What you need to do: Lift out each line of the data that holds "shoulder".

-- Records for the exercise follows --

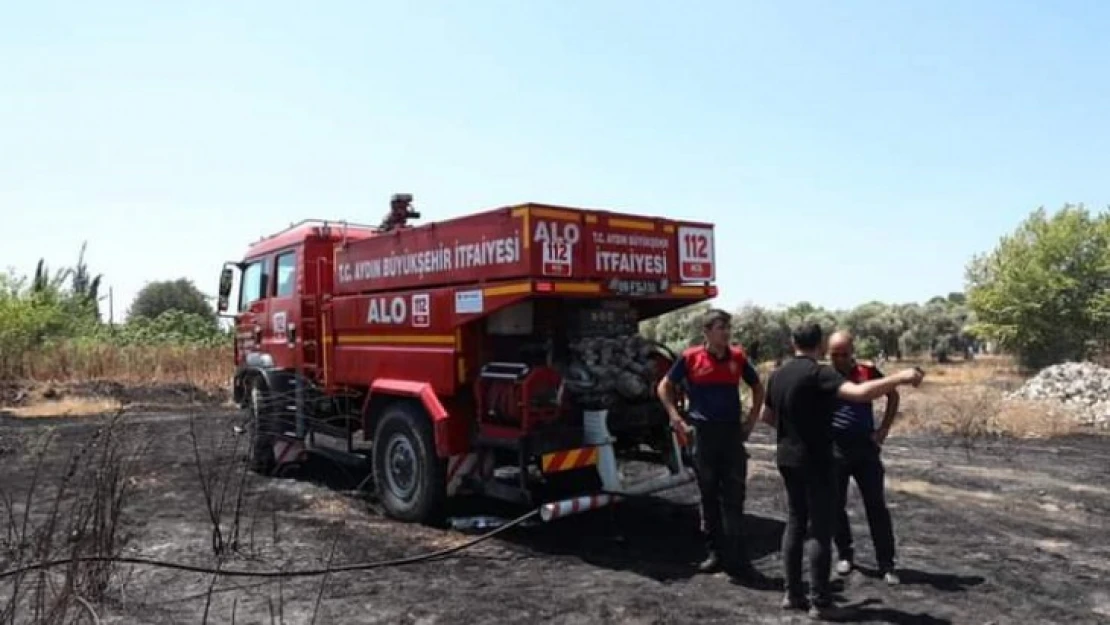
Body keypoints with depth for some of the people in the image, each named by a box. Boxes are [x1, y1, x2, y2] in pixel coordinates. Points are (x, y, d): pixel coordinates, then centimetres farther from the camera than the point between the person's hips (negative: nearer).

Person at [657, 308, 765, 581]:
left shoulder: (738, 357, 3)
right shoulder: (690, 358, -4)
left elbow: (757, 386, 19)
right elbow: (664, 387, 7)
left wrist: (752, 418, 10)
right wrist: (676, 418, -2)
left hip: (733, 432, 1)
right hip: (703, 433, -1)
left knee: (734, 497, 0)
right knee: (709, 496, 9)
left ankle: (736, 560, 4)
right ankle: (715, 552, 23)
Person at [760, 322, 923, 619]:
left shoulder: (777, 374, 7)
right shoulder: (819, 373, -16)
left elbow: (766, 416, 17)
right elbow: (859, 393, -32)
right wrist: (900, 377, -25)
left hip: (787, 458, 7)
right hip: (814, 461, -7)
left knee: (795, 523, 14)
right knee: (820, 529, 0)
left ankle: (793, 594, 18)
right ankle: (820, 602, 5)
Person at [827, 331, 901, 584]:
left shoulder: (868, 371, -3)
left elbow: (893, 396, 11)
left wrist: (884, 429, 4)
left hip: (865, 448, 0)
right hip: (834, 450, 0)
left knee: (876, 506, 3)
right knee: (836, 505, 8)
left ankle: (886, 563, 13)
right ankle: (844, 554, 26)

-- Records for the exercise concluded --

Answer to this exercise:
left shoulder: (738, 357, 3)
right shoulder: (690, 358, -4)
left shoulder: (777, 374, 7)
right shoulder: (819, 373, -16)
left shoulder: (868, 371, -3)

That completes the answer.